American music journalist

Michael Azerrad is an American author, music journalist, editor, and musician. As a graduate of Columbia University, he has written for publications such as Spin, Rolling Stone, and The New York Times. Azerrad's 1993 biography Come as You Are: The Story of Nirvana was named by Q as one of the 50 greatest rock books ever written. His 2001 book Our Band Could Be Your Life, a collection of profiles on prominent indie rock bands, received similar critical acclaim.

== Early life ==
Azerrad grew up in the New York City area and received his BA degree from Columbia College in 1983. His father was an art director at NBC, and his mother a senior consultant at Art and Technology, a computer consulting firm in San Francisco. During his college years, he was both a roommate and a bandmate of keyboard virtuoso Marc Capelle (who later went on to become a member of American Music Club.) May 21, 1988 he married Julia Barnett Just.

== Music journalism ==
After college, Azerrad played drums in various small bands while pursuing a career in music journalism. Besides writing features for Spin, Musician and Details, and a stint at MTV News from 1987 through 1992, Azerrad wrote several hundred pieces for Rolling Stone from 1987 through 1993, including cover stories on the B-52's and Nirvana, and was eventually named contributing editor. He has since written major features for The New Yorker, Mojo, Italian GQ and the New York Times, as well as cover stories for Spin and Revolver.

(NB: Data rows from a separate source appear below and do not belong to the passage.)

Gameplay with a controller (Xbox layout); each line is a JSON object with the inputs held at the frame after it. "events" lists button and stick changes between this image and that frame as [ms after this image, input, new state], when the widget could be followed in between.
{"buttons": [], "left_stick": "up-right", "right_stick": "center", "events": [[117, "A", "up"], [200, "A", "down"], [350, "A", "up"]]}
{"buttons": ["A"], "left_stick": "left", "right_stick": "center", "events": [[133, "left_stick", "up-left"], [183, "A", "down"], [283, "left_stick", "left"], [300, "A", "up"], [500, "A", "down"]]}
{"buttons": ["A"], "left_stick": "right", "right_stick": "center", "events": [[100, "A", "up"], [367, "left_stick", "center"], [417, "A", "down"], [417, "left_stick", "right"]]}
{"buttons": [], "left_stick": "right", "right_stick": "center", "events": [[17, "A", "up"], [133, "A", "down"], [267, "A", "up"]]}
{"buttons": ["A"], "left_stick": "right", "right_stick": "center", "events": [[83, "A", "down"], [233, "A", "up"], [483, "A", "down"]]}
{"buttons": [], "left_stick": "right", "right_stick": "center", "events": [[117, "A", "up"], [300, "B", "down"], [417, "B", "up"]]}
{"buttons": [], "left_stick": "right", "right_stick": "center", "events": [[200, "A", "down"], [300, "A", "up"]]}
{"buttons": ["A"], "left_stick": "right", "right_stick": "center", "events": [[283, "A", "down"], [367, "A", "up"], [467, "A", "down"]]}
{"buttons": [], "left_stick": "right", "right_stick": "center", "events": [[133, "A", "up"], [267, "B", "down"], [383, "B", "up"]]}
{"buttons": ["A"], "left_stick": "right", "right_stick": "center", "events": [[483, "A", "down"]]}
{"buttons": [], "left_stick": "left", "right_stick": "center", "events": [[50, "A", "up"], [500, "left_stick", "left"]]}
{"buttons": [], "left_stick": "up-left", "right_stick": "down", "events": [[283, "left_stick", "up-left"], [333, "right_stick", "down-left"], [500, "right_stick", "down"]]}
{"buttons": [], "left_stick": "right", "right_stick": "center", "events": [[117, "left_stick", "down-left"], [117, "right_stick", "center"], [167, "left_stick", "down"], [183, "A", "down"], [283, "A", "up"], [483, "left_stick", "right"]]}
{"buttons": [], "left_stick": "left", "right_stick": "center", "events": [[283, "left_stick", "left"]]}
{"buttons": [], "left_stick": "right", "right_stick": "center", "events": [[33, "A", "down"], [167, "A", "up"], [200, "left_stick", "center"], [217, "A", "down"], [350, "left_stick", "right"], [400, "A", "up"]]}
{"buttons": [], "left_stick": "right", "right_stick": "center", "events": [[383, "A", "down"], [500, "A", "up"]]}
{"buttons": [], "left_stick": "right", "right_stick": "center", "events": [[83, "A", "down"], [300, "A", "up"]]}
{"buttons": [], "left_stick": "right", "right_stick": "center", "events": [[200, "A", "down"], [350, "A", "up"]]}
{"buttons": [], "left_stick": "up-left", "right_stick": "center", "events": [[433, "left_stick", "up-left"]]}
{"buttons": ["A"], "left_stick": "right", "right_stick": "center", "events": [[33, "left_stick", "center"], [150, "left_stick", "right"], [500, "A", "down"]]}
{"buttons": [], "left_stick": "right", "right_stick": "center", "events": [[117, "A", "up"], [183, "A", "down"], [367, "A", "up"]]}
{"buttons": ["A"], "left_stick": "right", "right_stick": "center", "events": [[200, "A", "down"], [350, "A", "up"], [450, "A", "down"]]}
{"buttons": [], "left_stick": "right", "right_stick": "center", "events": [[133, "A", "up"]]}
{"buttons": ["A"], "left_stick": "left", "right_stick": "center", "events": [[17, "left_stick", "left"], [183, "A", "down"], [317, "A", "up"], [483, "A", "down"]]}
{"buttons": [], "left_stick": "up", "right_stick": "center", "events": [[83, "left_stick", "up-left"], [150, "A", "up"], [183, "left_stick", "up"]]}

In 1993, Doubleday Books published Azerrad's definitive, best-selling biography of Nirvana, Come as You Are: The Story of Nirvana, which appeared six months before bandleader Kurt Cobain died of a self-inflicted gunshot wound. Azerrad spent many months interviewing the band members and their friends, relatives and associates, and Cobain and the other members of the band shared a wide variety of archival materials with him, many of which are reproduced in the book. In 2000, Q magazine named it one of the 50 greatest rock books ever written.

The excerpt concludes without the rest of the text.